Um fim condizente para uma disputa que sempre dava o que falar. Desde a primeira, em Brands Hatch em 1985 – após Rosberg dar uma segurada duvidosa em Senna, para Mansell passá-lo e conquistar sua primeira vitória. Passando pelos 14 milésimos em favor de Senna na chegada do GP da Espanha de 1986; pelo toque polêmico dos dois na Bélgica em 1987; pelo acidente bizarro no GP de Portugal de 1989 – quando Mansell, desclassificado por dar ré nos pits, tirou Senna da prova; da carona na Inglaterra em 1991; das faíscas dançantes na Espanha em 1991; e, claro, da saída de pista do Leão tentando alcançar Ayrton no início do GP do Japão do mesmo ano – concedendo o último título ao brasileiro.

Em 1992, o duelo começou com uma fechada de Senna em Nigel durante os treinos em Interlagos. Passou pelo épico GP de Mônaco, e terminou com a batida em Adelaide. Uma das mais legais rivalidades da F1... ainda que sempre vista em segundo plano.

Dois anos depois, em 1994, Mansell, recém-saído da Indy, venceria sua última corrida na F1 pela mesma Williams. Justamente na Austrália, justamente a bordo do carro em que Ayrton Senna perdeu sua vida em 1º de Maio do mesmo ano. Pura coincidência poética, dois anos depois de os dois terem se falado pela última vez.

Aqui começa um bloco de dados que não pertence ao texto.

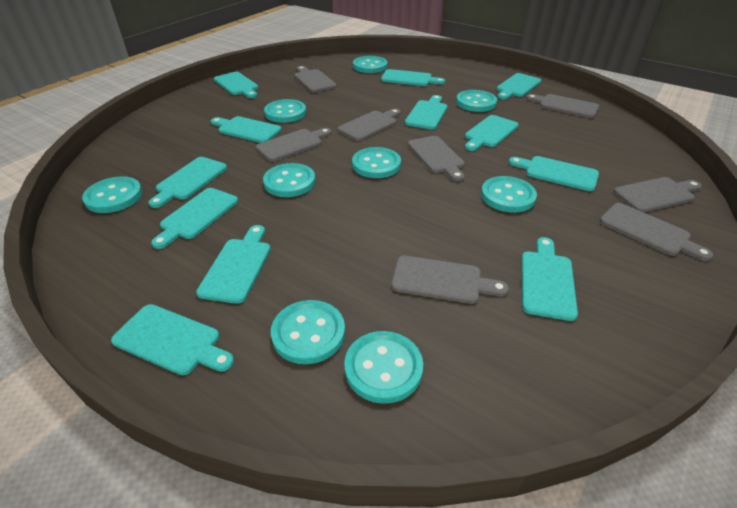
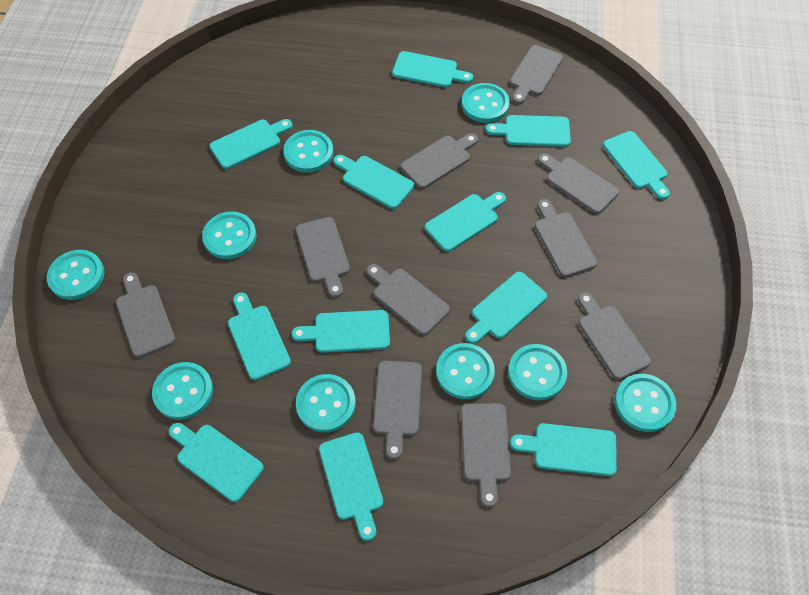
grey cutting board: 8 -> 10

Quanto àquela corrida, Berger venceu; mesmo após enfrentar apuros com o medidor de combustível nas voltas finais, que acusava erroneamente que não havia gasolina para terminar a prova. Schumacher, mais de 10 segundos atrás durante quase toda a prova, chegou encostado em sua McLaren, que virava cinco segundos mais lenta que a Benetton alemão. Gerhard ganhou a prova e ainda deu a volta da vitória sem parar por pane seca. Patrese quebrou seu motor enquanto era o primeiro, pressionadíssimo por Berger (de pneus novos), na volta 50.

2 comentários:

Ron Groo disse...

Senna teve muitos rivais a sua altura... Mas considero Mansell o menor deles, apesar de ser um piloto maravilhoso.
Digo isto porque se Senna batia Prost com regularidade, porque não bateria Mansell?

Marcos Antônio Filho disse...

era uma rivalidade forte, mas Senna e Mansell se respeitavam bastante. Bem, não é a toa, que são dois dos meus pilotos preferidos de todo o sempre!